Black men in the Washington metropolitan area have a 60 percent greater risk of dying of cancer than do area white men, according to a recently completed study of cancer mortality in the nation's 10 metropolitan areas with the highest concentrations of blacks.
While is has been known for some time that blacks have higher cancer death rates than whites, the new report indicates that something puzzling and unique is happening among black males in the Washington area.
The federally funded study by John P. Enterline, a biostatistician for the Cancer Coordinating Council of Metropolitan Washington, is the first to examine cancer mortality on a metropolitan area basis, rather than state-by-state or county-by-county.
Enterline found that black men in this area have higher cancer rates than their counterparts in such polluted, industrial, urban areas as Newark, N.J., Detroit and even nearby Baltimore.
While 250.2 black males per 100,000 in the population die of cancer each year in metropolitan Washington, the figure for the Baltimore area is 241.5 and Newark is only 227.9.
In contrast, 156.8 white men per 100,000 die of cancer in Washington, while the figure for Baltimore is 185.5 and for Newark 164.3. The national metropolitan average is 160.3.
Dr. Jack E. White, director of the Comprehensive Cancer Center at Howard University said blacks in Washington may face peculiar risks because they may have migrated here from areas of the South where they were exposed to cancer-causing environmental factors. "We have a migrant population," White said.
One of the puzzling aspects of the study is that despite its high cancer rates, this area is almost totally devoid of the industrial pollution and wastes often though to contribute to the risk of developing cancer.
While automobile pollution proliferates here, most cancers develop over more than 20 years, and the severe auto pollution is a more recent phenomenon here.
A possible explanation of why death rates from cancer of the esophagus are so much higher here than elsewhere in the country is the high rate of alcoholism and heavy drinking here, according to Enterline and White.
The death rate for black men is 27.9 per 100,000 or 176 percent higher than the national average for blacks, and 7.7 per 100,000 for whites, or 133 percent higher than the national average for whites.
Enterline and White say the high rate of alcoholism and heavy drinking here exists among both black and whites. Area blacks and whites, both male and female, die from cirrhosis of the liver at rates ranging from 123 to 199 percent above the national averages.
White said the Enterline study should be used as the first step in attempting to determine what is unique about black males here that contributes to their high cancer death rates.

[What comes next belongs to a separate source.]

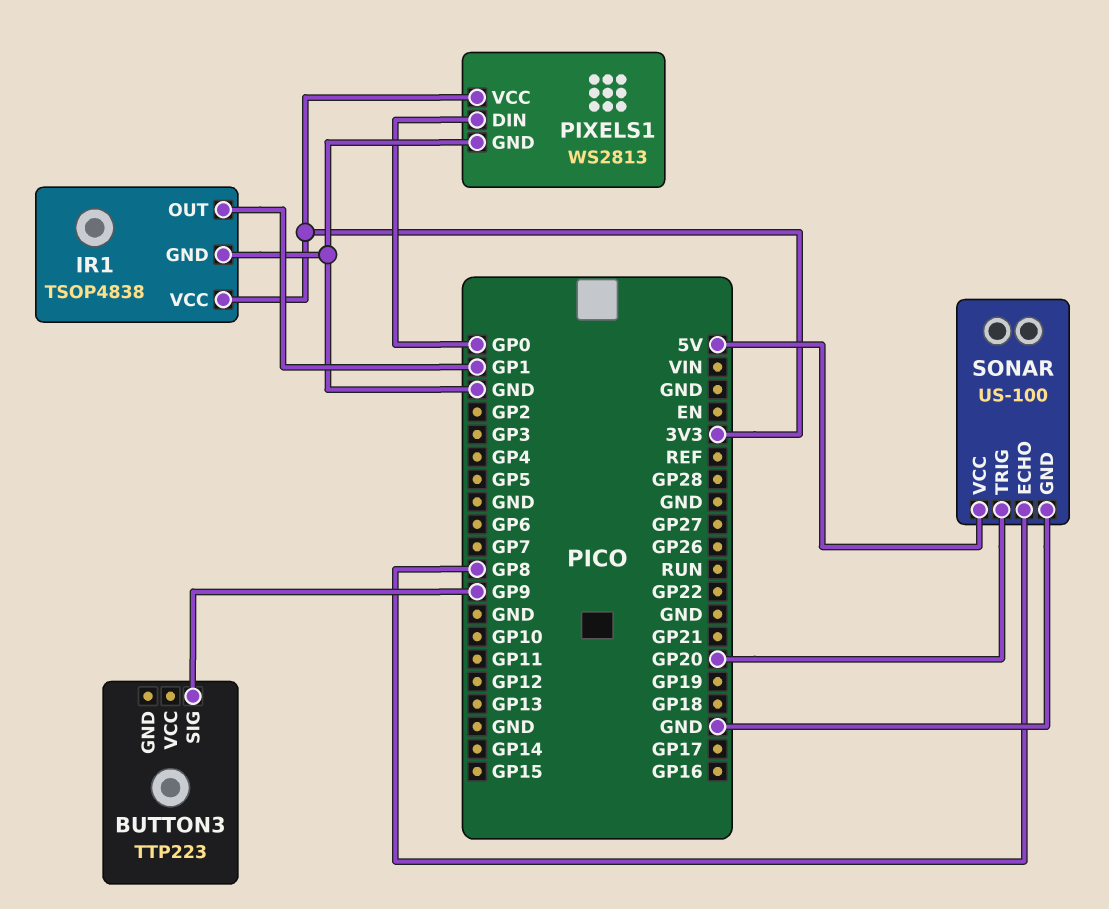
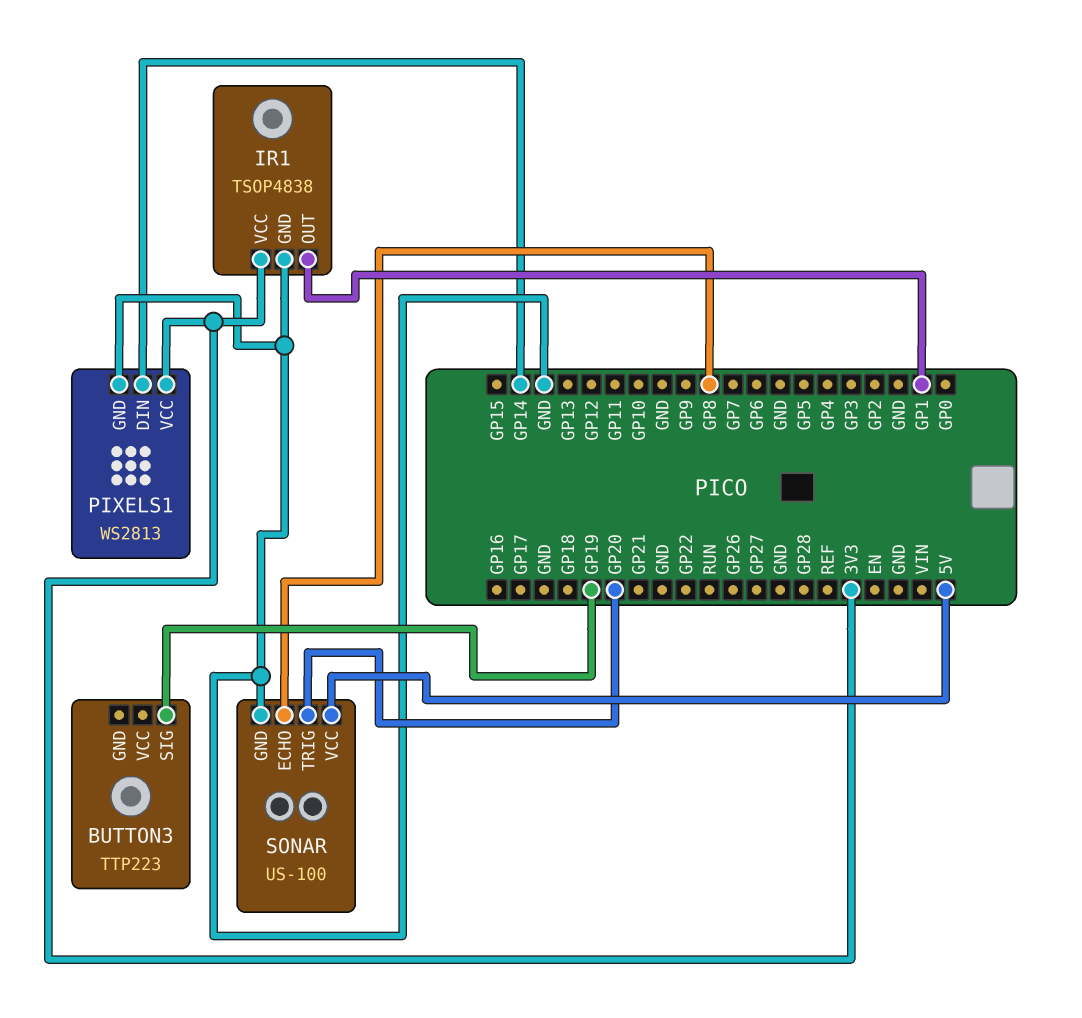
BUTTON3 pin SIG: GP9 -> GP19
PIXELS1 pin DIN: GP0 -> GP14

"We want to try to identify and test air, water and some of these foods, to look at people and see what we find in their diets," White said. "There's no point in getting the statistics if we can't carry it further."
The Cancer Coordinating Council is a public infor mation arm of the joint Comprehensive Cancer Center that operates out of Howard and Georgetown universities.
White said Howard is applying to the National Cancer Institute for a grant to do case studies comparing dietary factors in cancer patients and control subjects. He said he also wants to begin a study of the fact that blacks have higher levels of pesticides stored in their fatty tissues.
Another factor that may affect cancer mortality among blacks, although not exclusively among this area's blacks, is that blacks may be in poorer health than whites and that when they incur cancer, their systems already are burdened by nonrelated diseases.
Sidney Cutler, a professor of community medicine at Georgetown and former associate director of the division of biometrics at the National Cancer Institute, said the study has outlined a "situation which I find very intriguing.
"You have two urban areas very close to one another, Baltimore and Washington. And in both areas the cancer experience for the black population, particularly among black males, indicates a very serious problem," he said.
"And both areas are very different. Baltimore is considered industrial, and Washington isn't. It's possible that there's a common geographic area of origin of black people from the South who migrated north" to this area, Cutler said.
"I don't know if this is true, but it's worth looking into," he said.
"Here we have a situation that certainly warrants investigation that has not been looked into seriously. As far as I'm concerned, this has done a better job of highlighting the cancer problem in the Washington-Baltimore area than any study I've ever seen," said Cutler, who taught Enterline and advised him on the study.
Enterline is concluding work on a study of cancer rates within the District of Columbia, examining differences in deaths that occurred in different areas of the city.